BTL still beats savings rates claims report

According to the latest report from Allsop, buy-to-let investment in the long-term still has strong potential to beat savings rates by a significant margin over the coming years, despite tax increases.

Related topics:  Landlords
Warren Lewis
29th March 2017
BTL
"For those with equity to invest, buy-to-let returns still have the potential to outstrip savings accounts over the long term"

The survey reveals that 37% of landlords anticipate growing rents over the next six months, a year-on-year increase of 36%, and 44% of landlords had ‘good’ or ‘very good’ expectations for their own letting portfolio over the next three months.

However, the percentage of landlords intending to purchase one or more property in the next 12 months fell to 16%, the lowest level in just over four years, since the Rent Check begun in the autumn of 2012. Around four fifths (83%) of landlords reported that obtaining buy-to-let finance had become more difficult in the last six months.

For each region, the Rent Check has calculated the estimated annual return for three, five and ten year periods after tax for basic rate 20% tax payers and 40% tax payers, and has analysed rental yields, house price growth and running, finance and legal costs. For this analysis, variables applied included borrowing based on a 145% rent cover at an assumption of 5.25% interest rate, a five-year fixed term mortgage at an interest rate of 3.25% and 4.5% for the remainder of the term and running costs of 25% of income.

Using Office for Budget Responsibility national forecasts for wage growth and house prices, the top performing regions for indicative returns are the East Midlands and Yorkshire, with returns of 11.25% per annum over a five-year period for a 20% tax payer, and a still significant, 9% per annum for a 40% tax payer. Using the same national analysis, London was the worst performing region at a still respectable 5.75% per annum for 20% tax payer and 4.75% per annum for a 40% tax payer over the same period.  Of the landlords polled, 45% were higher rate income tax payers.

Paul Winstanley, partner at Allsop, said: “For those with equity to invest, buy-to-let returns still have the potential to outstrip savings accounts over the long term.

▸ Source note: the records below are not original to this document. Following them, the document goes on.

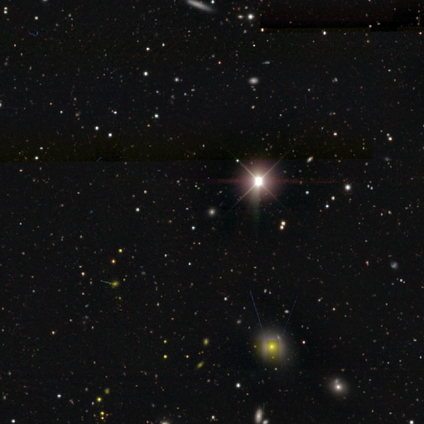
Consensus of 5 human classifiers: This appears to be a star or artifact, not a galaxy (100%).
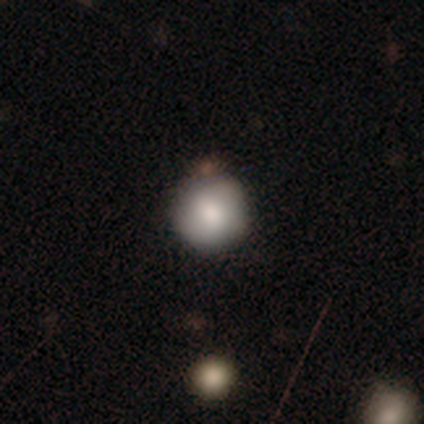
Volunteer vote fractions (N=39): Smooth or featured? 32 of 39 (82%) said smooth. How rounded? 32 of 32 (100%) said round. Merging? 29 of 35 (83%) said none.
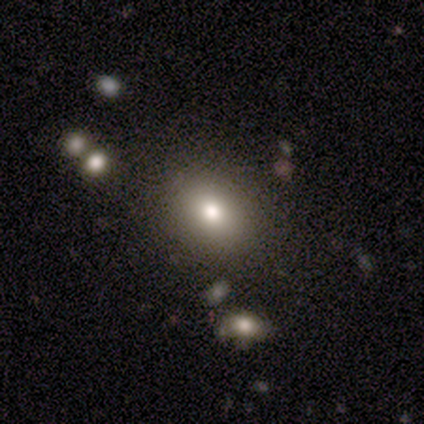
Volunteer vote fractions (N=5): This is clearly a smooth galaxy (80%). How rounded: possibly round (50%, tied with in between). Merging: clearly none (100%).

Whilst tax changes and toughening lending criteria is challenging landlords, most are in it for the long term and we still only expect a small minority to exit as the tax changes feed through.

With no quick solutions to the housing crisis, long-term private landlords providing decent accommodation will continue to play an important role in housing our population. As long as there are no new tax rises targeting landlords, buy-to-let will remain a stable and attractive sector for long-term investors.”